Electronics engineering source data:
****
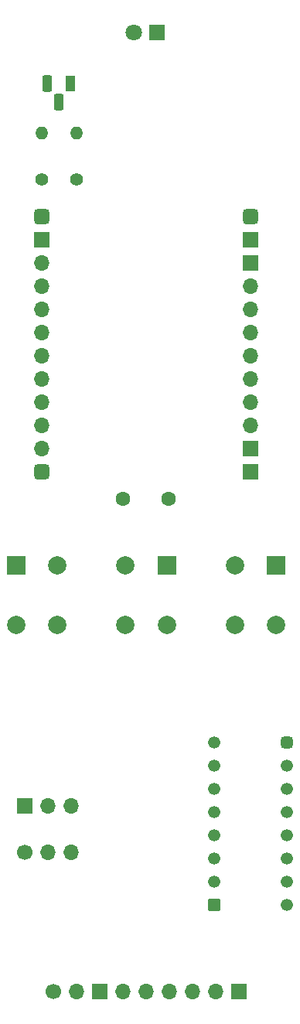
<source format=gbr>
%TF.GenerationSoftware,KiCad,Pcbnew,7.0.6-0*%
%TF.CreationDate,2023-11-08T08:02:50-08:00*%
%TF.ProjectId,s3,73332e6b-6963-4616-945f-706362585858,rev?*%
%TF.SameCoordinates,Original*%
%TF.FileFunction,Soldermask,Bot*%
%TF.FilePolarity,Negative*%
%FSLAX46Y46*%
G04 Gerber Fmt 4.6, Leading zero omitted, Abs format (unit mm)*
G04 Created by KiCad (PCBNEW 7.0.6-0) date 2023-11-08 08:02:50*
%MOMM*%
%LPD*%
G01*
G04 APERTURE LIST*
G04 Aperture macros list*
%AMRoundRect*
0 Rectangle with rounded corners*
0 $1 Rounding radius*
0 $2 $3 $4 $5 $6 $7 $8 $9 X,Y pos of 4 corners*
0 Add a 4 corners polygon primitive as box body*
4,1,4,$2,$3,$4,$5,$6,$7,$8,$9,$2,$3,0*
0 Add four circle primitives for the rounded corners*
1,1,$1+$1,$2,$3*
1,1,$1+$1,$4,$5*
1,1,$1+$1,$6,$7*
1,1,$1+$1,$8,$9*
0 Add four rect primitives between the rounded corners*
20,1,$1+$1,$2,$3,$4,$5,0*
20,1,$1+$1,$4,$5,$6,$7,0*
20,1,$1+$1,$6,$7,$8,$9,0*
20,1,$1+$1,$8,$9,$2,$3,0*%
G04 Aperture macros list end*
%ADD10C,1.400000*%
%ADD11O,1.400000X1.400000*%
%ADD12C,1.700000*%
%ADD13O,1.700000X1.700000*%
%ADD14R,1.700000X1.700000*%
%ADD15C,2.000000*%
%ADD16R,2.000000X2.000000*%
%ADD17R,1.100000X1.800000*%
%ADD18RoundRect,0.275000X0.275000X0.625000X-0.275000X0.625000X-0.275000X-0.625000X0.275000X-0.625000X0*%
%ADD19RoundRect,0.384500X-0.282500X-0.282500X0.282500X-0.282500X0.282500X0.282500X-0.282500X0.282500X0*%
%ADD20C,1.334000*%
%ADD21RoundRect,0.102000X-0.565000X-0.565000X0.565000X-0.565000X0.565000X0.565000X-0.565000X0.565000X0*%
%ADD22C,1.600000*%
%ADD23C,1.800000*%
%ADD24R,1.800000X1.800000*%
%ADD25RoundRect,0.425000X-0.425000X-0.425000X0.425000X-0.425000X0.425000X0.425000X-0.425000X0.425000X0*%
G04 APERTURE END LIST*
D10*
%TO.C,3.3ohm*%
X202565000Y-61595000D03*
D11*
X202565000Y-56515000D03*
%TD*%
D12*
%TO.C,INMP441 2*%
X196917000Y-135225000D03*
D13*
X199457000Y-135225000D03*
X201997000Y-135225000D03*
%TD*%
D14*
%TO.C,ANO Rotary*%
X205105000Y-150495000D03*
X220345000Y-150495000D03*
D12*
X200025000Y-150495000D03*
D13*
X202565000Y-150495000D03*
X207645000Y-150495000D03*
X210185000Y-150495000D03*
X212725000Y-150495000D03*
X215265000Y-150495000D03*
X217805000Y-150495000D03*
%TD*%
D15*
%TO.C,SW6*%
X195986020Y-110335004D03*
D16*
X195986020Y-103835004D03*
D15*
X200486020Y-110335004D03*
X200486020Y-103835004D03*
%TD*%
D17*
%TO.C,NPN*%
X201930000Y-51035000D03*
D18*
X200660000Y-53105000D03*
X199390000Y-51035000D03*
%TD*%
D19*
%TO.C,PCF8574N*%
X225585000Y-123190000D03*
D20*
X217645000Y-123190000D03*
X217645000Y-125730000D03*
X217645000Y-128270000D03*
D21*
X217645000Y-140970000D03*
D20*
X225585000Y-130810000D03*
X217645000Y-130810000D03*
X217645000Y-133350000D03*
X217645000Y-135890000D03*
X217645000Y-138430000D03*
X225585000Y-140970000D03*
X225585000Y-138430000D03*
X225585000Y-135890000D03*
X225585000Y-133350000D03*
X225585000Y-128270000D03*
X225585000Y-125730000D03*
%TD*%
D10*
%TO.C,2.5ohm*%
X198755000Y-61595000D03*
D11*
X198755000Y-56515000D03*
%TD*%
D15*
%TO.C,SW8*%
X219954436Y-110336007D03*
X219954436Y-103836007D03*
X224454436Y-110336007D03*
D16*
X224454436Y-103836007D03*
%TD*%
D22*
%TO.C,Cap*%
X207645000Y-96520000D03*
X212645000Y-96520000D03*
%TD*%
D23*
%TO.C,5MM IR LED*%
X208843066Y-45453472D03*
D24*
X211383066Y-45453472D03*
%TD*%
D15*
%TO.C,SW7*%
X207954436Y-110335525D03*
X207954436Y-103835525D03*
X212454436Y-110335525D03*
D16*
X212454436Y-103835525D03*
%TD*%
D13*
%TO.C,TDisplayS3*%
X198765756Y-70736891D03*
X198765756Y-73276891D03*
X198765756Y-75816891D03*
D25*
X198765756Y-65656891D03*
D13*
X198765756Y-78356891D03*
X198765756Y-80896891D03*
X198765756Y-83436891D03*
X198765756Y-85976891D03*
X198765756Y-88516891D03*
X198765756Y-91056891D03*
D25*
X198765756Y-93596891D03*
D14*
X198765756Y-68196891D03*
%TD*%
D25*
%TO.C,REF\u002A\u002A*%
X221625756Y-65657409D03*
D14*
X221625756Y-68197409D03*
X221625756Y-70737409D03*
D13*
X221625756Y-73277409D03*
X221625756Y-75817409D03*
X221625756Y-78357409D03*
X221625756Y-80897409D03*
X221625756Y-83437409D03*
X221625756Y-85977409D03*
X221625756Y-88517409D03*
D14*
X221625756Y-91057409D03*
X221625756Y-93597409D03*
%TD*%
%TO.C,INMP441*%
X196917000Y-130145000D03*
D13*
X199457000Y-130145000D03*
X201997000Y-130145000D03*
%TD*%
M02*

</source>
****
Assigned task:
Above are the records. Copy the lines beginning at the one that has "G04 APERTURE END LIST*" and ending with the one that has "X212725000Y-150495000D03*", unchanged.

Solved problem:
G04 APERTURE END LIST*
D10*
%TO.C,3.3ohm*%
X202565000Y-61595000D03*
D11*
X202565000Y-56515000D03*
%TD*%
D12*
%TO.C,INMP441 2*%
X196917000Y-135225000D03*
D13*
X199457000Y-135225000D03*
X201997000Y-135225000D03*
%TD*%
D14*
%TO.C,ANO Rotary*%
X205105000Y-150495000D03*
X220345000Y-150495000D03*
D12*
X200025000Y-150495000D03*
D13*
X202565000Y-150495000D03*
X207645000Y-150495000D03*
X210185000Y-150495000D03*
X212725000Y-150495000D03*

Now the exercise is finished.